What this task involves
Taking the records below, count the lines in which "city" appears and supply only the count.

Material provided
-- Opening Marker --

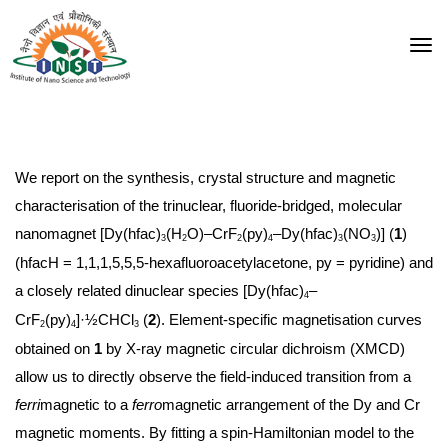
We report on the synthesis, crystal structure and magnetic
characterisation of the trinuclear, fluoride-bridged, molecular
nanomagnet [Dy(hfac)
(H
O)–CrF
(py)
–Dy(hfac)
(NO
)] (
1
)
3
2
2
4
3
3
(hfacH = 1,1,1,5,5,5-hexafluoroacetylacetone, py = pyridine) and
a closely related dinuclear species [Dy(hfac)
–
4
CrF
(py)
]·½CHCl
(
2
). Element-specific magnetisation curves
2
4
3
obtained on
1
by X-ray magnetic circular dichroism (XMCD)
allow us to directly observe the field-induced transition from a
ferri
magnetic to a
ferro
magnetic arrangement of the Dy and Cr
magnetic moments. By fitting a spin-Hamiltonian model to the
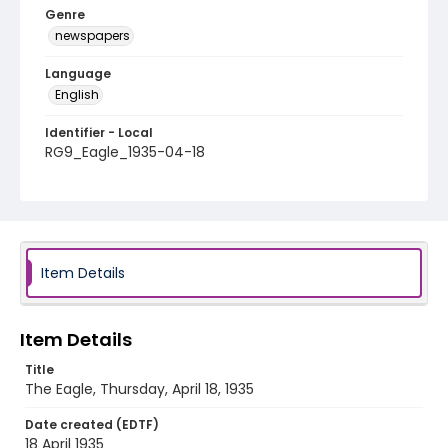
Genre
newspapers
Language
English
Identifier - Local
RG9_Eagle_1935-04-18
Item Details
Item Details
Title
The Eagle, Thursday, April 18, 1935
Date created (EDTF)
18 April 1935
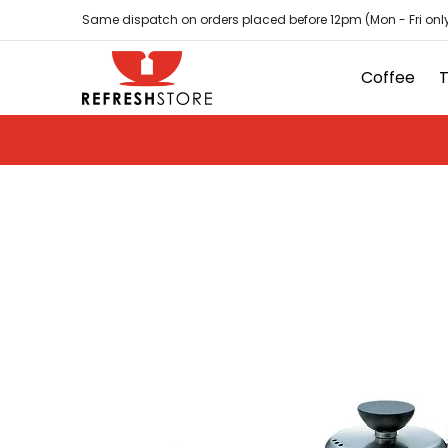
Coffee
Tea
Hot Chocolate
Sundries
D
Skip to Main Content
Same dispatch on orders placed before 12pm (Mon - Fri only
Coffee
Skip to Main Content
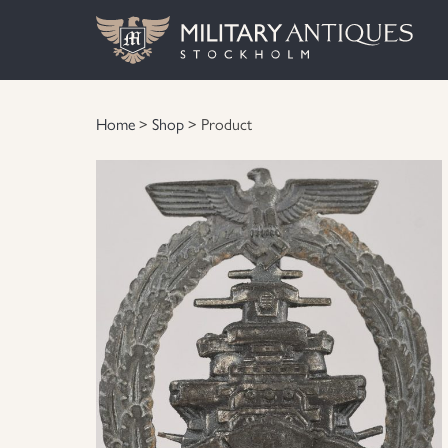
Home
>
Shop
> Product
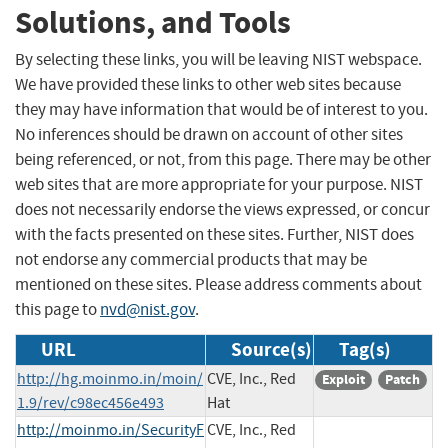
Solutions, and Tools
By selecting these links, you will be leaving NIST webspace.
We have provided these links to other web sites because
they may have information that would be of interest to you.
No inferences should be drawn on account of other sites
being referenced, or not, from this page. There may be other
web sites that are more appropriate for your purpose. NIST
does not necessarily endorse the views expressed, or concur
with the facts presented on these sites. Further, NIST does
not endorse any commercial products that may be
mentioned on these sites. Please address comments about
this page to
nvd@nist.gov
.
URL
Source(s)
Tag(s)
http://hg.moinmo.in/moin/
CVE, Inc., Red
Exploit
Patch
1.9/rev/c98ec456e493
Hat
http://moinmo.in/SecurityF
CVE, Inc., Red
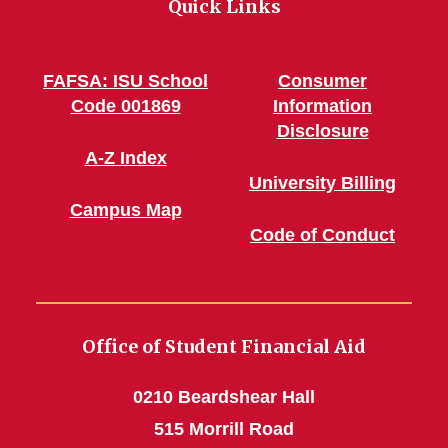
Quick Links
FAFSA: ISU School
Consumer
Code 001869
Information
Disclosure
A-Z Index
University Billing
Campus Map
Code of Conduct
Office of Student Financial Aid
0210 Beardshear Hall
515 Morrill Road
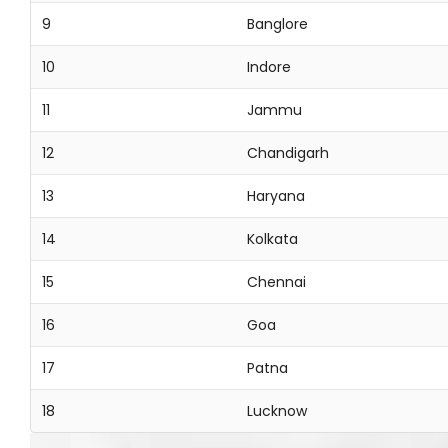
9
Banglore
10
Indore
11
Jammu
12
Chandigarh
13
Haryana
14
Kolkata
15
Chennai
16
Goa
17
Patna
18
Lucknow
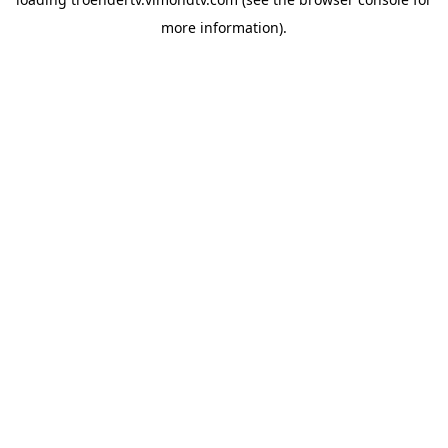
more information).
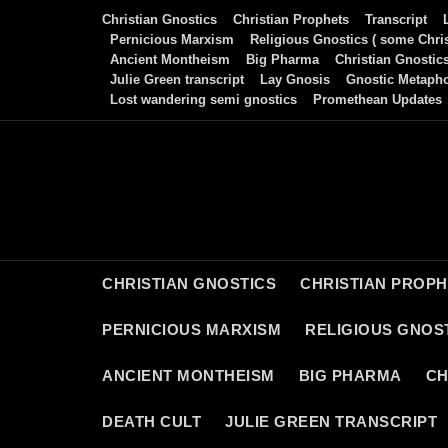
Skip
Christian Gnostics
Christian Prophets
Transcript
to
Pernicious Marxism
Religious Gnostics ( some Chris
Ancient Montheism
Big Pharma
Christian Gnostic
content
Julie Green transcript
Lay Gnosis
Gnostic Metaph
Lost wandering semi gnostics
Promethean Updates
CHRISTIAN GNOSTICS
CHRISTIAN PROP
PERNICIOUS MARXISM
RELIGIOUS GNOST
ANCIENT MONTHEISM
BIG PHARMA
CH
DEATH CULT
JULIE GREEN TRANSCRIPT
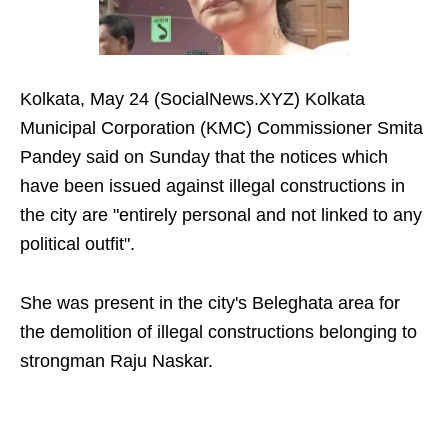
Kolkata, May 24 (SocialNews.XYZ) Kolkata
Municipal Corporation (KMC) Commissioner Smita
Pandey said on Sunday that the notices which
have been issued against illegal constructions in
the city are "entirely personal and not linked to any
political outfit".
She was present in the city's Beleghata area for
the demolition of illegal constructions belonging to
strongman Raju Naskar.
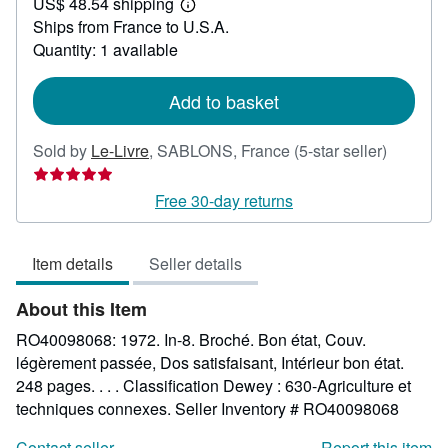
US$ 48.54 shipping
36.79
Learn
Ships from France to U.S.A.
more
about
Quantity: 1 available
shipping
rates
Add to basket
Seller
Sold by
Le-Livre
,
SABLONS, France
(5-star seller)
rating
5
Free 30-day returns
out
of
Item details
Seller details
5
stars
About this Item
RO40098068: 1972. In-8. Broché. Bon état, Couv.
légèrement passée, Dos satisfaisant, Intérieur bon état.
248 pages. . . . Classification Dewey : 630-Agriculture et
techniques connexes.
Seller Inventory # RO40098068
Contact seller
Report this item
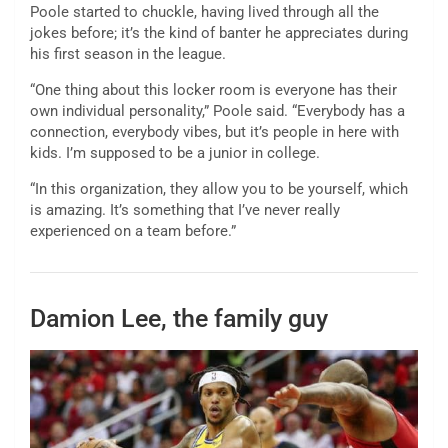
Poole started to chuckle, having lived through all the
jokes before; it’s the kind of banter he appreciates during
his first season in the league.
“One thing about this locker room is everyone has their
own individual personality,” Poole said. “Everybody has a
connection, everybody vibes, but it’s people in here with
kids. I’m supposed to be a junior in college.
“In this organization, they allow you to be yourself, which
is amazing. It’s something that I’ve never really
experienced on a team before.”
Damion Lee, the family guy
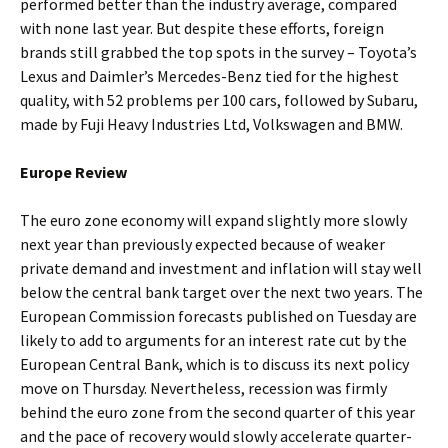
performed better than the industry average, compared
with none last year. But despite these efforts, foreign
brands still grabbed the top spots in the survey – Toyota’s
Lexus and Daimler’s Mercedes-Benz tied for the highest
quality, with 52 problems per 100 cars, followed by Subaru,
made by Fuji Heavy Industries Ltd, Volkswagen and BMW.
Europe Review
The euro zone economy will expand slightly more slowly
next year than previously expected because of weaker
private demand and investment and inflation will stay well
below the central bank target over the next two years. The
European Commission forecasts published on Tuesday are
likely to add to arguments for an interest rate cut by the
European Central Bank, which is to discuss its next policy
move on Thursday. Nevertheless, recession was firmly
behind the euro zone from the second quarter of this year
and the pace of recovery would slowly accelerate quarter-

-- Closing Marker --

Task response
2